> [Directive]: Each line of the records that holds the word "defgroup" should be copied out.

────────────────────

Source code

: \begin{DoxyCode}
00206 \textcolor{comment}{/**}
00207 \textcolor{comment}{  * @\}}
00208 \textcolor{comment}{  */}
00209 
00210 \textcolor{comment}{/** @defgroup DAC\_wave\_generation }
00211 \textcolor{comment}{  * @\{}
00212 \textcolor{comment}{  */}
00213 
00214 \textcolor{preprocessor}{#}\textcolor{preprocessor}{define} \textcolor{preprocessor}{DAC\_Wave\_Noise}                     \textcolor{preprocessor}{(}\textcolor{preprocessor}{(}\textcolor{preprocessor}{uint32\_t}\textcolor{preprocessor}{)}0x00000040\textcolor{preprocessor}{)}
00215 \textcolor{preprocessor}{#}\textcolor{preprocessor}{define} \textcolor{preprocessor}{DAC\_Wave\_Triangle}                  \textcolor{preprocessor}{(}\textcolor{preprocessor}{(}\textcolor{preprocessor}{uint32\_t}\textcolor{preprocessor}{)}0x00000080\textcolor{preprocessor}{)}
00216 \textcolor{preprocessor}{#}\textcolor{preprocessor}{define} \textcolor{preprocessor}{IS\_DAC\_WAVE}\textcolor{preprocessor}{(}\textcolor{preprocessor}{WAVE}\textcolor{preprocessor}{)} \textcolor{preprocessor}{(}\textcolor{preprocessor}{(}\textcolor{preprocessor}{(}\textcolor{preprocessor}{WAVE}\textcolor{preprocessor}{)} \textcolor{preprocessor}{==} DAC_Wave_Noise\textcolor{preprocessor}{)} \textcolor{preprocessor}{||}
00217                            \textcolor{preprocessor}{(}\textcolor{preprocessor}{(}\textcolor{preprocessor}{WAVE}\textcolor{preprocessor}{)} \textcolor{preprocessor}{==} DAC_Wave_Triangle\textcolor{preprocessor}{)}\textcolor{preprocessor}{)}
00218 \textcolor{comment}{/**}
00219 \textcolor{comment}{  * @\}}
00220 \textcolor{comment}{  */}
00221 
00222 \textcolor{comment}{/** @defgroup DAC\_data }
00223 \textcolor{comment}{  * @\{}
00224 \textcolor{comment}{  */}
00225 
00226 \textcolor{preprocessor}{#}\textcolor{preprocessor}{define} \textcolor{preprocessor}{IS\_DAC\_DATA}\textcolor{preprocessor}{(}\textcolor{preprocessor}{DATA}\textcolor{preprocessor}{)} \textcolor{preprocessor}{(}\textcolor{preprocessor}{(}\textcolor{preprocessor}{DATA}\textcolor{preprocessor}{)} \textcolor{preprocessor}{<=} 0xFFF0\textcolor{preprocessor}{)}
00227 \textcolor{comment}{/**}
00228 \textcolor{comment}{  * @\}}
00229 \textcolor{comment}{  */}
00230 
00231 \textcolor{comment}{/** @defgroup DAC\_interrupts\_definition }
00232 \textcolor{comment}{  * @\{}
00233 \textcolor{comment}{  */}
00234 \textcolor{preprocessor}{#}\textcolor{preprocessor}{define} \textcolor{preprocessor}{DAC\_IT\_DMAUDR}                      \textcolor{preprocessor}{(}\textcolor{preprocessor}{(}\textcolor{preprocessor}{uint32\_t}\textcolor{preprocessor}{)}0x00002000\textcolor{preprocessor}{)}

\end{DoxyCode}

────────────────────

> [Exercise answer]:
00210 \textcolor{comment}{/** @defgroup DAC\_wave\_generation }
00222 \textcolor{comment}{/** @defgroup DAC\_data }
00231 \textcolor{comment}{/** @defgroup DAC\_interrupts\_definition }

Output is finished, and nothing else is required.